Pursuant to the foregoing, I concur in part and dissent in part.
. In addition to the conflict of interest problems facing the Bogdan trustee, other public policy concerns are apparent. For example, some state courts have held that it is against public policy to permit a joint tort-feasor to purchase a cause of action from a plaintiff to whose injury the tortfeasor contributed. See, e.g., Int’l Proteins Corp. v. Ralston-Purina Co., 744 S.W.2d 932, 934 (Tex.1988); see also BHI Corp. v. Litgen Concrete Cutting & Coring Co., 214 Ill.2d 356, 292 Ill.Dec. 906, 827 N.E.2d 435, 438-39 (2005) (holding assignment of tort claims to settling defendants contravened public policy of Illinois' contribution scheme); Dejong v. B.P. Goodrich, Inc., 96 Mich.App. 36, 292 N.W.2d 157, 159-60 (1980) (holding assignment of wrongful death action to insurer of tortfeasor violated public policy); Coleman Powermate, Inc. v. Rheem Mfg. Co., 880 So.2d 329, 335 (Miss.2004) ("No jurisdiction has yet authorized one tortfeasor to bring an action against a joint tortfeasor as assignee of the wrongful death beneficiaries.”).

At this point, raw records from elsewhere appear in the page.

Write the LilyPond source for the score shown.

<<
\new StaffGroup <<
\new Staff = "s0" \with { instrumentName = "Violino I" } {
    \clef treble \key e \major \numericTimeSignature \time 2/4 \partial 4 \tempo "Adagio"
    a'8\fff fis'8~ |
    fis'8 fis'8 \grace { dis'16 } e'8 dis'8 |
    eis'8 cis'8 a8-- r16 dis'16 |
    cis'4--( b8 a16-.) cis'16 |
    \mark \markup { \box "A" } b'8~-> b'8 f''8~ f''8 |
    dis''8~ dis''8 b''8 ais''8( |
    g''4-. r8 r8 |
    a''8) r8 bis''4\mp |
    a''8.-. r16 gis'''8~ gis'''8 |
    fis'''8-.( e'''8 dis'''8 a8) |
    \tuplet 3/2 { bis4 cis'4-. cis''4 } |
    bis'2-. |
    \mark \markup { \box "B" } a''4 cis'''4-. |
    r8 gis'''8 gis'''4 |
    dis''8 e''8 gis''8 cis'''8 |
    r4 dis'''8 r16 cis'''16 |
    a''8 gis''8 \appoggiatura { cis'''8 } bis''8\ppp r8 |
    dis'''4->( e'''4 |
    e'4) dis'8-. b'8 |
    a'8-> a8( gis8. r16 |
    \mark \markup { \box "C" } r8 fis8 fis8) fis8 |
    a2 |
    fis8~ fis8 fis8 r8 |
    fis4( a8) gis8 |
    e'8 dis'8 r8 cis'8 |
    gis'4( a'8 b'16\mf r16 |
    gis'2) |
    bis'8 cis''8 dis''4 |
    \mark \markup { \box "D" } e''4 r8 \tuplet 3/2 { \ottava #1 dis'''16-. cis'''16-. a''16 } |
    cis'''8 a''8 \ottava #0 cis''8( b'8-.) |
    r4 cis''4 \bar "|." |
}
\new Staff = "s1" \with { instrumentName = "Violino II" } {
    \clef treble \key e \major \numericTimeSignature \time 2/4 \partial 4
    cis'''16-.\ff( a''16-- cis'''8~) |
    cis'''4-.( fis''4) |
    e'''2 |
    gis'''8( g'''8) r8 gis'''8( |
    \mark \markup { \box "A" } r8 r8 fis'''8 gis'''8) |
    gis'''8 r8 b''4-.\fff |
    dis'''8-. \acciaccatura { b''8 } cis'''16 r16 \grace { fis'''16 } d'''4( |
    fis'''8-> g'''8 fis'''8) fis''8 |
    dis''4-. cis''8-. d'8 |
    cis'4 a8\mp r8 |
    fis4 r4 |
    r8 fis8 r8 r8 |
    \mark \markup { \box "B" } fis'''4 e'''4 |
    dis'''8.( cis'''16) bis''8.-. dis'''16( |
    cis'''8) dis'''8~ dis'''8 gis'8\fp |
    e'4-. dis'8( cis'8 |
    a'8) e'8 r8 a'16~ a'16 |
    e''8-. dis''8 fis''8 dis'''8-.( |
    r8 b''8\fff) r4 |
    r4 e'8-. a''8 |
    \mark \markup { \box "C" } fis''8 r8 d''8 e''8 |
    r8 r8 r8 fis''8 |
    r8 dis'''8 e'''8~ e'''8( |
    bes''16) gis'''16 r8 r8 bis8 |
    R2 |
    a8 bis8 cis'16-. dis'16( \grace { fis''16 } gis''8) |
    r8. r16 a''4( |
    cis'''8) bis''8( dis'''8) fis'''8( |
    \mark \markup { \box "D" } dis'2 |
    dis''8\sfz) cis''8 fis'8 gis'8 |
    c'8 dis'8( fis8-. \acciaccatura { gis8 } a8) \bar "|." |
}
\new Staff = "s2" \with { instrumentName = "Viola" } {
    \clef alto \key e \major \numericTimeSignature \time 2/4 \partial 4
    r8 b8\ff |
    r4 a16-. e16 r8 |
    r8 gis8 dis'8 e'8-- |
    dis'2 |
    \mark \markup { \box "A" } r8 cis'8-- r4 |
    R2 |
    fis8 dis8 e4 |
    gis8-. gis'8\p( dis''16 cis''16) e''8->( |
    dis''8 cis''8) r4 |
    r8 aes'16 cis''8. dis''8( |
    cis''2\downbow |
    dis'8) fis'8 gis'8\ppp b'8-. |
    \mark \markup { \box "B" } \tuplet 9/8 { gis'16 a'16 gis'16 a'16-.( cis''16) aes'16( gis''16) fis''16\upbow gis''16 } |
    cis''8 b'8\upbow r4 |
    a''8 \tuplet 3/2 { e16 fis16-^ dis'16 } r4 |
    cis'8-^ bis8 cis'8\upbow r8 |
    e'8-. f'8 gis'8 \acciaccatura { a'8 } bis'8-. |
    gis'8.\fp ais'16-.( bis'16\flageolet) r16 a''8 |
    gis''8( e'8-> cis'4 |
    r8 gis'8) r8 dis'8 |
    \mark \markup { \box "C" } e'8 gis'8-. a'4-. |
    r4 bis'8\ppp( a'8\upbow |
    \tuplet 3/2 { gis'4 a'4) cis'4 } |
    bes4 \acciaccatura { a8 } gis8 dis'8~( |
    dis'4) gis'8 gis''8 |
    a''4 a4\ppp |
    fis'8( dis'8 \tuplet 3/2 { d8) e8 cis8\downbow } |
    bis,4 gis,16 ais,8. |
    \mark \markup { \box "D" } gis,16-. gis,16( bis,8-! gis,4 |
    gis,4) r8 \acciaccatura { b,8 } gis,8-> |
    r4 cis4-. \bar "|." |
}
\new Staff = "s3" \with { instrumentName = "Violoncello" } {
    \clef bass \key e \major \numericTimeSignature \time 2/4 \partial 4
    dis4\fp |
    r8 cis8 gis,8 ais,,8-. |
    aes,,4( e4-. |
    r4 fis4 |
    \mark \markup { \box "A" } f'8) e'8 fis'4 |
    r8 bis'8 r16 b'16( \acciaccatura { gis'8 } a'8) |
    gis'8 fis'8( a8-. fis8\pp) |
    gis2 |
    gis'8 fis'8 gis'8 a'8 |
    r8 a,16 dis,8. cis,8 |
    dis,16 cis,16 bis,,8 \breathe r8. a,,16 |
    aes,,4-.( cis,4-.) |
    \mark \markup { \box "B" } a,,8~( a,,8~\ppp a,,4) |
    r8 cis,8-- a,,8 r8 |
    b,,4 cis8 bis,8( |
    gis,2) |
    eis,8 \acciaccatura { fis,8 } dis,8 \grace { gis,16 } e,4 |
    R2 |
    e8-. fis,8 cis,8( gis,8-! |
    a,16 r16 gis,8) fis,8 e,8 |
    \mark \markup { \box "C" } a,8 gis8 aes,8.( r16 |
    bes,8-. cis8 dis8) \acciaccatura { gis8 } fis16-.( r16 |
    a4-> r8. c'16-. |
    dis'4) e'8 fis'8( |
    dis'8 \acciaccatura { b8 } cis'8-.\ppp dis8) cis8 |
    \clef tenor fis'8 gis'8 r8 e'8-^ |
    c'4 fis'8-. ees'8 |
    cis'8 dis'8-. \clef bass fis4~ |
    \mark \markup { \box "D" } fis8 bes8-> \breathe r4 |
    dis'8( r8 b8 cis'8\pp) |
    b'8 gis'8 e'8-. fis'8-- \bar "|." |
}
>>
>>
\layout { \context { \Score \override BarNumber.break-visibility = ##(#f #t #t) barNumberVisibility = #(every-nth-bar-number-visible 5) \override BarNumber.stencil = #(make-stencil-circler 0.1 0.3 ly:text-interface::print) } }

. One final point: as I see it, the lower courts incorrectly conflated the applicability of the in pari delicto defense with the issue of standing. The standing question is properly a separate issue from whether the defense of in pari delicto applies. See Official Comm. of Unsecured Creditors v. R.F. Lafferty & Co., 267 F.3d 340, 346 (3rd Cir.2001) (“An analysis of standing does not include an analysis of equitable defenses, such as in pari delicto. Whether a party has standing to bring claims and whether a party’s claims are barred by an equitable defense are two separate questions, to be addressed on their own terms.”).